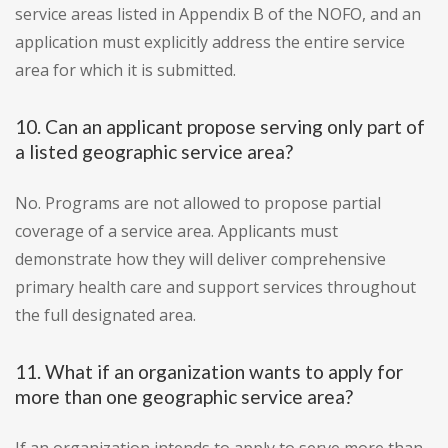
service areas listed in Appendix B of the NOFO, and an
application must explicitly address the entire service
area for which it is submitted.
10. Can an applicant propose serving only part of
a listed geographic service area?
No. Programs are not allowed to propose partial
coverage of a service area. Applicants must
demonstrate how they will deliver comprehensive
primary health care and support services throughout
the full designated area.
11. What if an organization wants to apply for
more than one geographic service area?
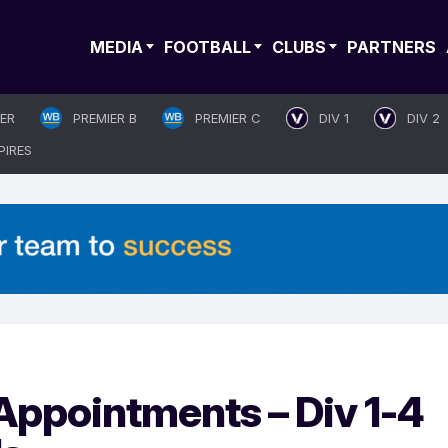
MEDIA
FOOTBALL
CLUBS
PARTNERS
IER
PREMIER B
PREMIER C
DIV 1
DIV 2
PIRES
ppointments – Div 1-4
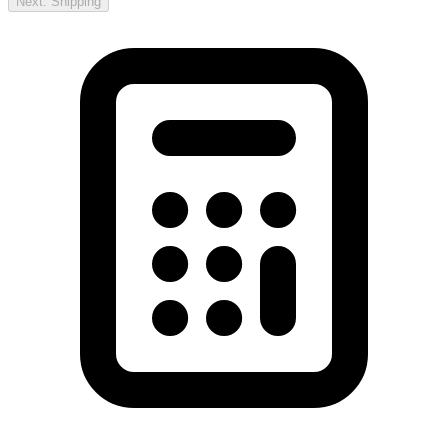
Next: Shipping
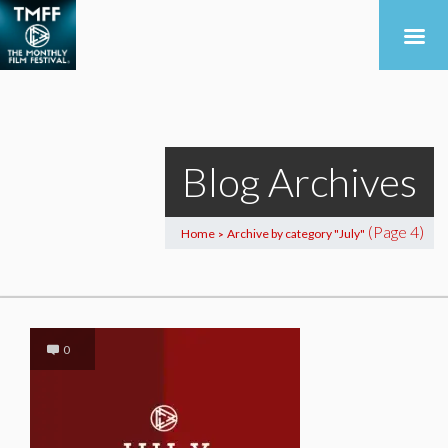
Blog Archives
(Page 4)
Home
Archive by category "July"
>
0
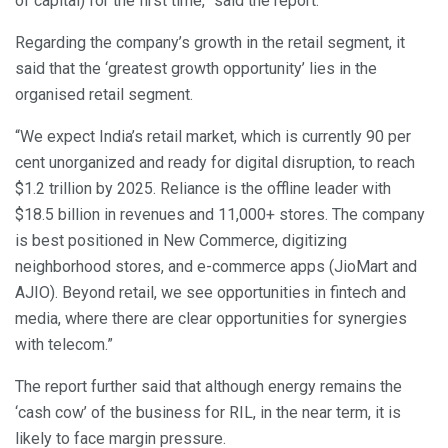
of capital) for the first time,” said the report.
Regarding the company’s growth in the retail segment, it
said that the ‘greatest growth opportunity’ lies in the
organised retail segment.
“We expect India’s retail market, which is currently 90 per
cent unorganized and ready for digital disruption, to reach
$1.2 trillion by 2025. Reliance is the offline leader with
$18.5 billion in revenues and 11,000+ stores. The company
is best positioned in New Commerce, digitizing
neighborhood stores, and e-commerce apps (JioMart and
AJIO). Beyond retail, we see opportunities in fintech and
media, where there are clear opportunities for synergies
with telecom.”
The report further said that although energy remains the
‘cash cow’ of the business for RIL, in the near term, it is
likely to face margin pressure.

==

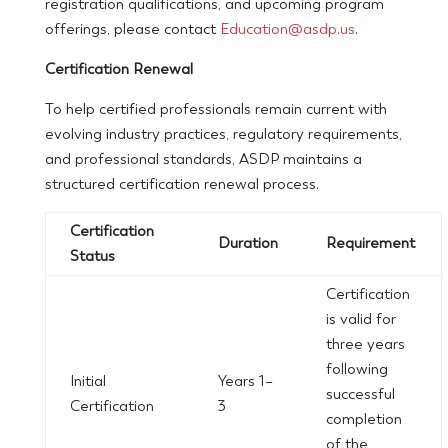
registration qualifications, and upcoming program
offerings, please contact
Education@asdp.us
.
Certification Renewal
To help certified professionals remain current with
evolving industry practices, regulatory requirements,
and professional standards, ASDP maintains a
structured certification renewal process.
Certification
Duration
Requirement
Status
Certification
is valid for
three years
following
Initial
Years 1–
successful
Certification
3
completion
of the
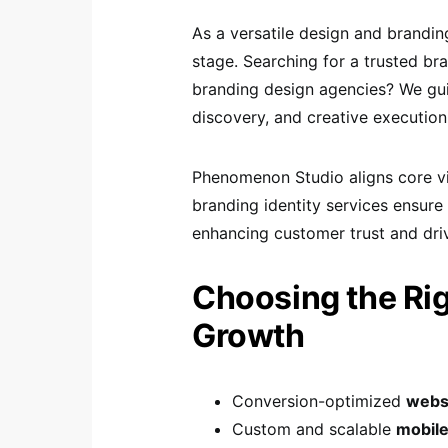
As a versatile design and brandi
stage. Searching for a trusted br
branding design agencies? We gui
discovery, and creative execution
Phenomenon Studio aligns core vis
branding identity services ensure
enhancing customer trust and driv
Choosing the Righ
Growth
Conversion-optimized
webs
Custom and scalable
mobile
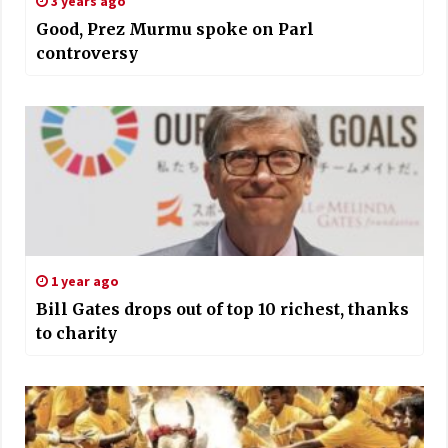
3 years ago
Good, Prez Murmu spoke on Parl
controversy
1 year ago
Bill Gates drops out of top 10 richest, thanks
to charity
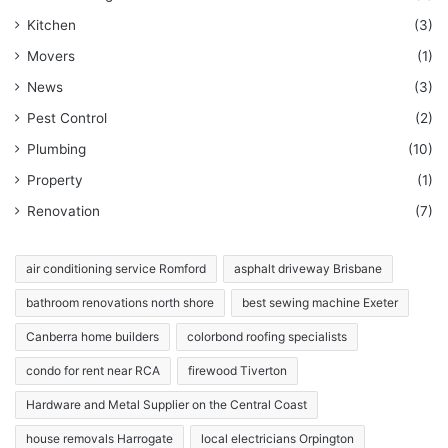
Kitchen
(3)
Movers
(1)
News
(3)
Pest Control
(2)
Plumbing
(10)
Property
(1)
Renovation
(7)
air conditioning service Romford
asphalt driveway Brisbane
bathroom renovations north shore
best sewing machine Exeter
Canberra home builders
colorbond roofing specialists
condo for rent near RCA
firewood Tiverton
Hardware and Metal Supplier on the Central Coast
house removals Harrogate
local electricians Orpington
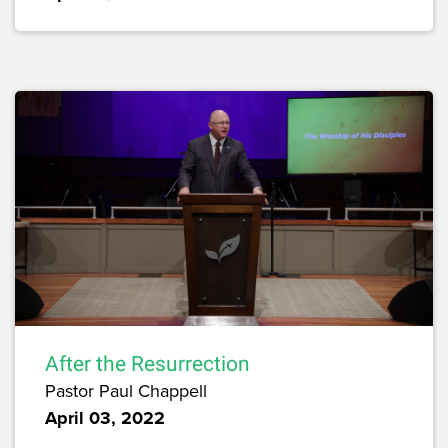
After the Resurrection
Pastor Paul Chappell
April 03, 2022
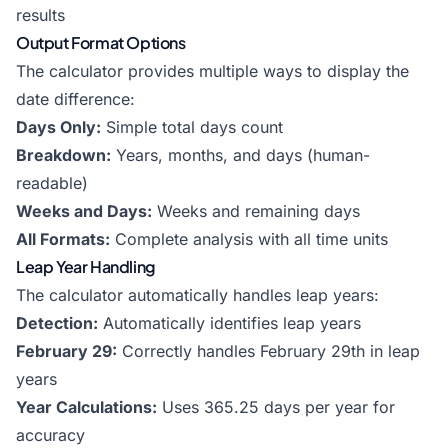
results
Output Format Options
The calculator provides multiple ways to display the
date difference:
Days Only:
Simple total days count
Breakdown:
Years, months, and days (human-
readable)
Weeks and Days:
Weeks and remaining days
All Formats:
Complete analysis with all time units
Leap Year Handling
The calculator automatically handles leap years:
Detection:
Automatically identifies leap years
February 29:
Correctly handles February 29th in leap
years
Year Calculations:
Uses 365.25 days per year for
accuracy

## EXERCISE BRIEF
Retype, exactly and with no pictures, everything above from the line with "Archive by category" down to the line with "currently 90 per", both included.

## TASK RESPONSE
Archive by category "July"
>
0
of capital) for the first time,” said the report.
Regarding the company’s growth in the retail segment, it
said that the ‘greatest growth opportunity’ lies in the
organised retail segment.
“We expect India’s retail market, which is currently 90 per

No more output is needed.